Passover from the Bible to the Temples
The focus is on the paschal offering.
The king commanded all the people saying, "Keep the Passover unto the Lord your God, as it is written in this book of the covenant." For there was not kept such a Passover from the days of the judges that judged Israel, nor in all the days of the kings of Israel, nor of the kings of Judah; but in the eighteenth year of King Josiah was this Passover kept to the Lord in Jerusalem [II Kings 23:21-23].
The religious revival that began with Samuel continued through the reign of King David and reached its zenith under King Solomon with the construction of the [First] Temple in Jerusalem [ca. 960 BCE].
Passover in Temple Times
The construction of the magnificent Temple in Jerusalemlent new significance to the festival of Passover. A Talmudic passage (dating from the period of the Second Temple [515 BCE - 70 CE]) describes the Temple ritual on the 14th of Nisan. The description reflects the procedure in the time of the First Temple:
The paschal lamb was slaughtered in three groups… when the first group entered and the Temple court was filled, the gates of the Temple were closed.

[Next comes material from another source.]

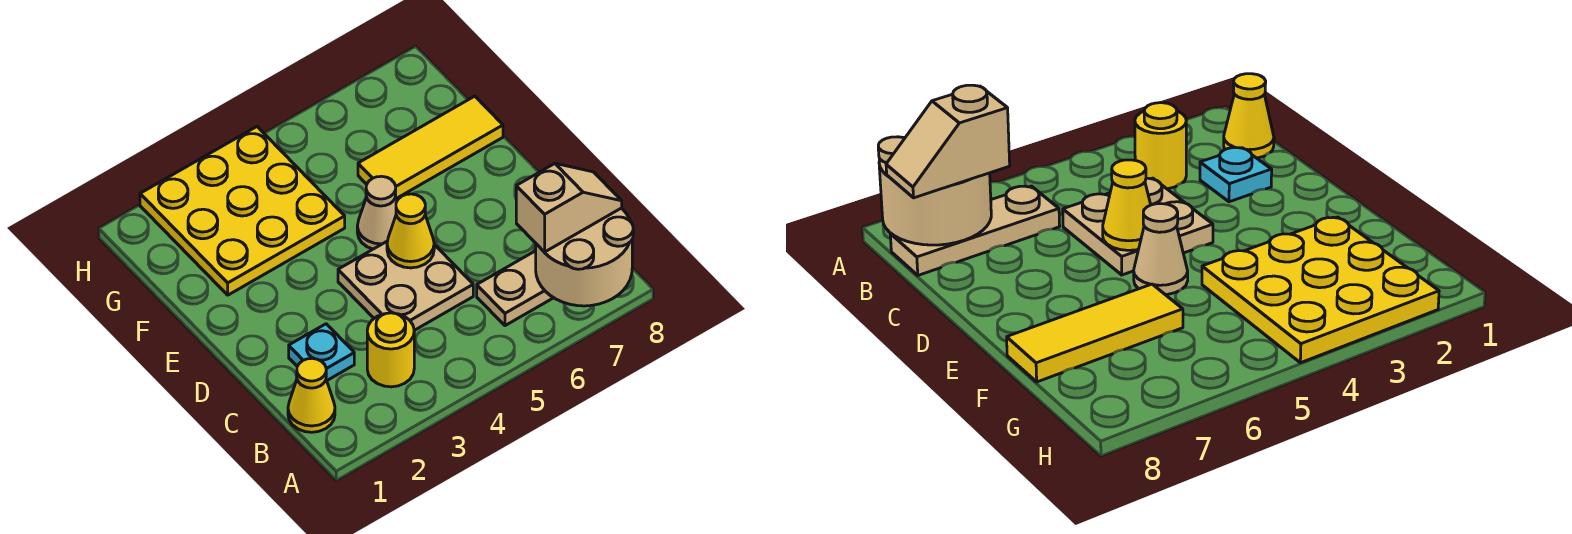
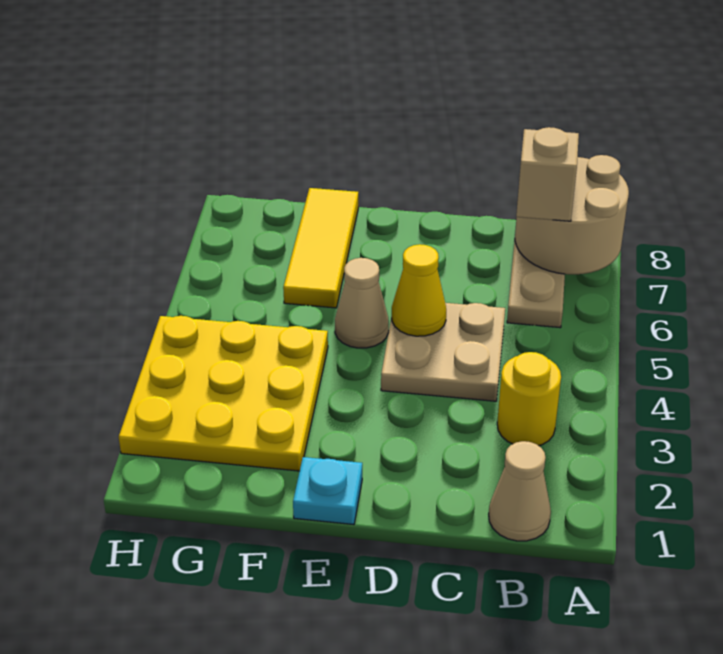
yellow 1x1 cone [288,358,335,432] -> tan 1x1 cone [489,441,551,541]
cyan 1x1 plate [289,324,354,380] -> cyan 1x1 plate moved to [293,457,362,525]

A tekiah, teruah, and again a tekiah were then blown on the shofar. The priests stood in rows, and in their hands were basins of silver and basins of gold. … An Israelite slaughtered his offering and the priests caught the blood. The priest passed the basin to his fellow priest, and he to his fellow, each receiving a full basin and giving back an empty one. The priest nearest to the altar tossed the blood against the base of the altar. While this ritual was performed the Levites sang the Hallel [Talmud Pesachim 64a].
There are several biblical references indicating that this procedure was also followed in Solomon's Temple.
Following the rededication of the Temple by King Hezekiah, the priests are described as tossing the blood of the paschal lamb upon the altar (II Chronicles 30:16). The Levites and priests are also described as having "praised God day by day [Hallel], singing with loud instruments to God" (11 Chronicles 30:21).
In the year 932 BCE, Jeroboam, the first king of Israel, reintroduced idolatry. Paganism spread throughout Israel and Judea and reduced the number of Jews who made the annual pilgrimage to Jerusalem. In the year 720 BCE, King Hezekiah set out to restore the ancient covenant. In his address to the priests and Levites he said, "Now it is in my heart to make a covenant with the God of Israel…" (II Chronicles 29:10). The renewal of the covenant was to be formalized by a national celebration of Passover, with the paschal lamb ritual as the highlight of the celebration. King Josiah, in 637 BCE, next spearheaded a Jewish spiritual revival with the accidental discovery of a Torah scroll in the course of repair work to the Jerusalem Temple. A public celebration of Passover with the slaughtering of paschal lambs was the climax of the festivities.